* Problem to solve: Could you copy every record below exactly, leaving out the pictures?

(Source material begins)

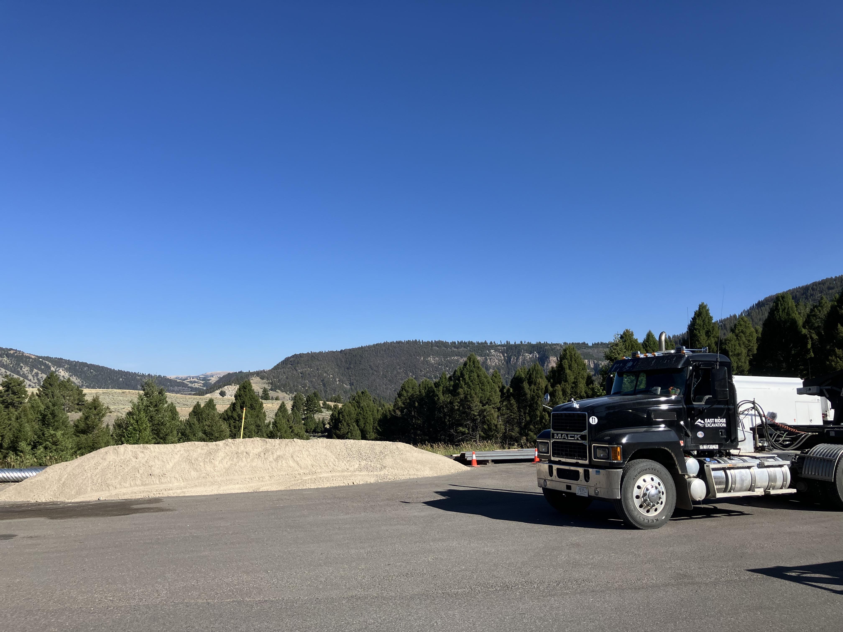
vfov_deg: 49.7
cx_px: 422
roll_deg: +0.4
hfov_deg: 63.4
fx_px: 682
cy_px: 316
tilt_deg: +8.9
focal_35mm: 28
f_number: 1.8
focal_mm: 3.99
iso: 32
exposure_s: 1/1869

(Source material ends)

* Output of the task:
vfov_deg: 49.7
cx_px: 422
roll_deg: +0.4
hfov_deg: 63.4
fx_px: 682
cy_px: 316
tilt_deg: +8.9
focal_35mm: 28
f_number: 1.8
focal_mm: 3.99
iso: 32
exposure_s: 1/1869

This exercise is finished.